Le regard que chaque humain porte sur sa vie fait de lui l’énonciateur de ce qu’il considère comme son histoire à laquelle il tente souvent de donner un sens. Sans doute alors, comme Zola, Camus, et comme en général les romanciers le font dans le domaine de la fiction, l’énonciateur construit-il sur la trame stéréotypée de la quotidienneté des repères événementiels lui permettant de penser, de dire, voire d’écrire ce qu’il croit être pour un temps «son histoire». Jouant des événements individuels qu’il raccrochera aux stéréotypes que lui imposent la société dans laquelle et par laquelle il existe, il se donnera l’illusion d’avoir pris le recul nécessaire pour se regarder agissant, devenant ainsi le narrateur omniscient de son propre roman. Mais il lui faudra ne pas agir en esthète si seule la vérité l’intéresse...!
 
Bibliographie
1. F. Braudel, La Méditerranée et le Monde méditerranéen à l’époque de Philippe II, Armand Colin, Paris, 1949.

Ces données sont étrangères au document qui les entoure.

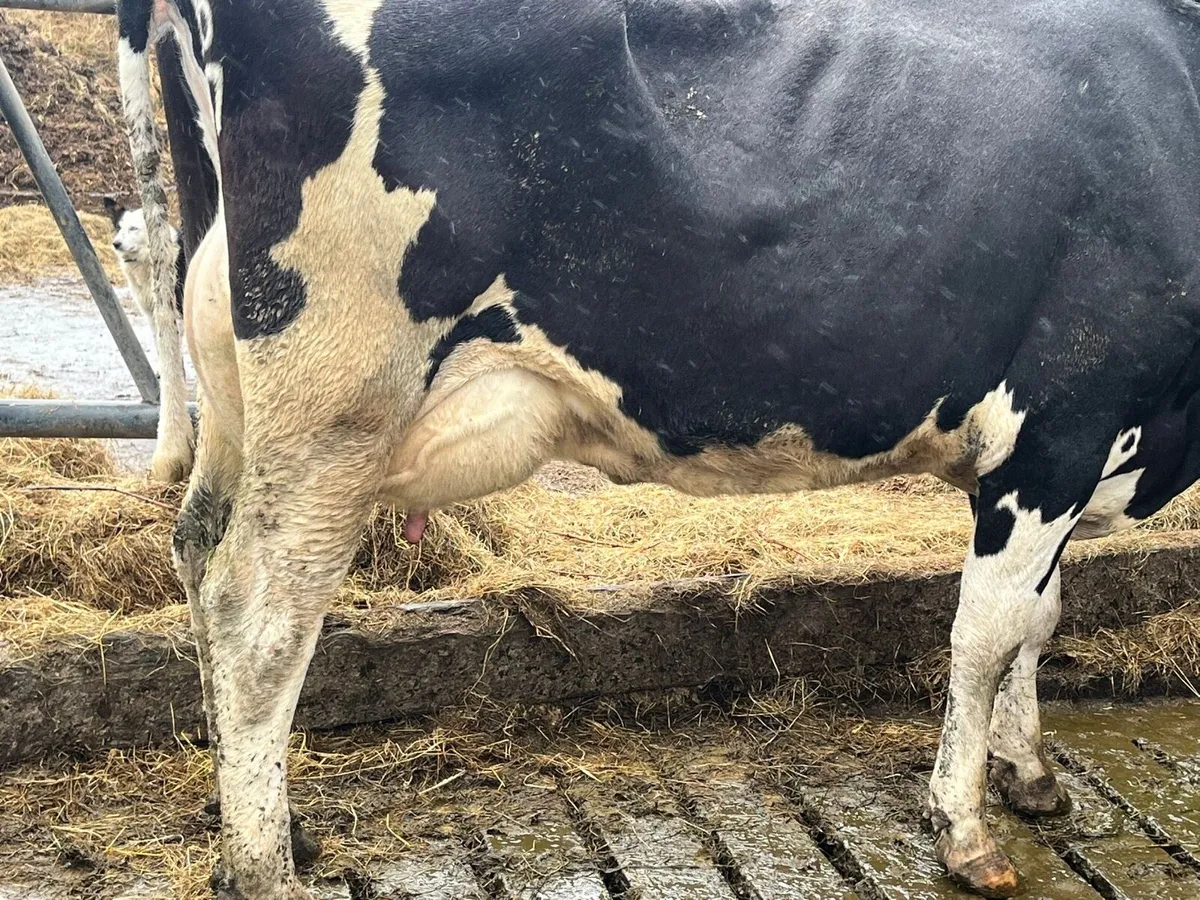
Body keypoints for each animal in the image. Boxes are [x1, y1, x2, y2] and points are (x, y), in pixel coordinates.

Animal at [116, 0, 1200, 896]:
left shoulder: (1052, 459)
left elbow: (1039, 620)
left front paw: (1030, 774)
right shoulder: (1058, 427)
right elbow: (987, 633)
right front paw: (966, 829)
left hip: (237, 388)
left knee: (196, 551)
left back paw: (263, 824)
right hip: (336, 401)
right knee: (258, 616)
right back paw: (263, 866)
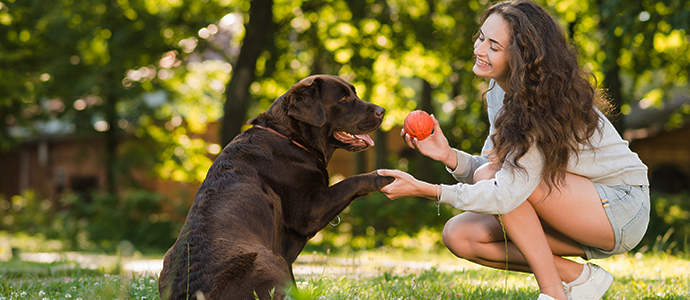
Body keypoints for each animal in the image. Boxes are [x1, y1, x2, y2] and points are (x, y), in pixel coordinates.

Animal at [157, 75, 392, 300]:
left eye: (355, 93)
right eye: (343, 98)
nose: (382, 110)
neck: (290, 137)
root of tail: (192, 291)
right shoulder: (309, 212)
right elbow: (352, 181)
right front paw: (385, 178)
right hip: (268, 258)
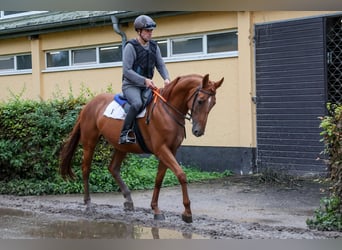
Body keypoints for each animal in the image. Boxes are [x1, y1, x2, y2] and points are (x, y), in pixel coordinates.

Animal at [59, 73, 224, 224]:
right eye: (201, 101)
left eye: (213, 103)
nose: (198, 131)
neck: (167, 110)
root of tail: (88, 105)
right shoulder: (162, 149)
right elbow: (181, 175)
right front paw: (187, 212)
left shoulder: (170, 150)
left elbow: (159, 178)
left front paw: (155, 209)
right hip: (90, 142)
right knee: (86, 169)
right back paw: (88, 203)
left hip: (121, 146)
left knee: (113, 168)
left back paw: (128, 200)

2. F. Braudel, Ecrits sur l’histoire, Flammarion, Paris, 1969.
3. P. Chaunu Séville et l’Atlantique (1504-1650), 12 vol., SEVPEN, Paris, 1955-1960.
4. J.-M. Garrido, «La synthèse de la limite ou la formation du temps». Remarques sur le rapport de la sensation au temps dans les «Anticipations de la perception» de la Critique de la raison pure, Philosophie, numéro 95, septembre 2007.
5. G. Granel, L’équivoque ontologique de la pensée kantienne, Gallimard, Paris, 1970.
6. P. Ricœur, Temps et Récit, Tome III, Editions du Seuil, Paris, 1985.
7. Saint Augustin, Les confessions, Garnier– Flammarion, Paris, 1964.
8. P. Veyne, Comment on écrit l’histoire, Seuil, Paris.
9. М. Хайдегер, Время и бытиë, Издательство Республика, Москва, 1993.